Open evilsocket opened 4 years ago

evilsocket commented 4 years ago

TensorFlow takes minutes to import on a Raspberry Pi Zero W and that's probably because of the huge .so file with native primitives it has to load, among other things. Given the nature of the project, that stuff is imported only once, so caching it in memory wouldn't speed things up. Switching frameworks is not feasible, unless we have the same exact features (unlikely given that stable-baselines is TF based). For instance, there's no stable-baselines port for TF-lite.

evilsocket commented 4 years ago

@caquino this is a nice hacktoberfest entry

caquino commented 4 years ago

:+1:

araffin commented 4 years ago

Switching frameworks is not feasible, unless we have the same exact features (unlikely given that stable-baselines is TF based).

I think the two main things that takes time:

EDIT: Regarding issue #49, CMA-ES (which has a nice python package) is usually a good start

evilsocket commented 4 years ago

@araffin thanks for your feedback!

For #49 I already have my own implementation, but thanks :D

d3sm0 commented 4 years ago

Importing stable baseline, all old tensorflow (works on v1 not v2) which loads all the tf graph in memory the first time, instead of compiling at run time, makes way to heavy.

Maybe one can rewrite a2c tuned for this application and use (not sure if you are already doing this) a compiled version for rasberry.
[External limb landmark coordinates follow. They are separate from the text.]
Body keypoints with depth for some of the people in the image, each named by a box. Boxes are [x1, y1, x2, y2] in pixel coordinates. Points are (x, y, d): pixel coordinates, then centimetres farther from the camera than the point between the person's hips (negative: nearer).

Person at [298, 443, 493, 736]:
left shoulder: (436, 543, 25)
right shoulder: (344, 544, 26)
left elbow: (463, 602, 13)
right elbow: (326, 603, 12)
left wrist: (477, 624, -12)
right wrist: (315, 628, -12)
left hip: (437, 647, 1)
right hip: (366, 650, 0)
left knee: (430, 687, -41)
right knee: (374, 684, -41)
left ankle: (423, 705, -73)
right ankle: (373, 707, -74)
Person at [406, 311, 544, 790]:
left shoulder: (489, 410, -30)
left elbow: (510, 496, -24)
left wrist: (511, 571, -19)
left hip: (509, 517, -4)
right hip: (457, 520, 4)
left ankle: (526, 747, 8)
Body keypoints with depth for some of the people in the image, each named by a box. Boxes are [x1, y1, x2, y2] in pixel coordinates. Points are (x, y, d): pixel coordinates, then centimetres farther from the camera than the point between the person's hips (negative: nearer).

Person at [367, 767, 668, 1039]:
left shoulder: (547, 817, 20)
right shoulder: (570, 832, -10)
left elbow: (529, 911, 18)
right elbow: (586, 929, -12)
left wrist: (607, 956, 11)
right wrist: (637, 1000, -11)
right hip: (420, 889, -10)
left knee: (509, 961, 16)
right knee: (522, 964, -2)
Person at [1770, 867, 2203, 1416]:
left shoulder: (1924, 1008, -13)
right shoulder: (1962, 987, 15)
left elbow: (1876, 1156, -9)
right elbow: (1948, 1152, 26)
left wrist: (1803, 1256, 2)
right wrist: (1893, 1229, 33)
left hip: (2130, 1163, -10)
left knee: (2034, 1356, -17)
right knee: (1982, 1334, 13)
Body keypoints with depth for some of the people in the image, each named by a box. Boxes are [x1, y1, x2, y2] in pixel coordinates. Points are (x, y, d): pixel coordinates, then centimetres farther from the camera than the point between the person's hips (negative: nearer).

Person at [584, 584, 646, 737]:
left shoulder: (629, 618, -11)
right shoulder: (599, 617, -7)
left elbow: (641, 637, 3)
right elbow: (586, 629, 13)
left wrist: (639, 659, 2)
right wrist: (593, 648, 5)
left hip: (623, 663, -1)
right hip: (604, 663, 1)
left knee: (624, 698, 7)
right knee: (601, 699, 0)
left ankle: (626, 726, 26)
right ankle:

This should reduce loading time quite a bit.

As a side: LSTM is computationally heavy to run (complexity is on the size of the features) and it make sense if you have long time dependencies in your time-series. Is this the case? One can try to use 1d convolution (complexity is on number of samples) which are more suitable for time-series kind of signal.

evilsocket commented 4 years ago

As a side: LSTM is computationally heavy to run (complexity is on the size of the features) and it make sense if you have long time dependencies in your time-series. Is this the case?